**Required action:**
Look for the word "output" in the entries below, then copy every line that has it.

**Dataset content:**

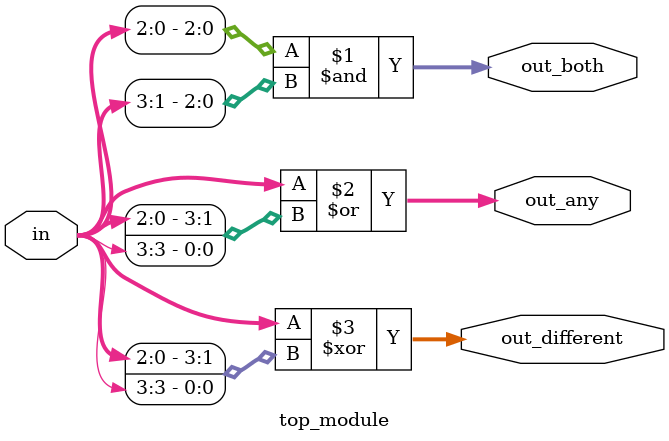
<source format=sv>
module top_module (
    input [3:0] in,
    output [2:0] out_both,
    output [3:0] out_any,
    output [3:0] out_different
);

assign out_both = in[2:0] & in[3:1];
assign out_any = in | {in[2:0], in[3]};
assign out_different = in ^ {in[2:0], in[3]};

endmodule

</source>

**Response for this exercise:**
    output [2:0] out_both,
    output [3:0] out_any,
    output [3:0] out_different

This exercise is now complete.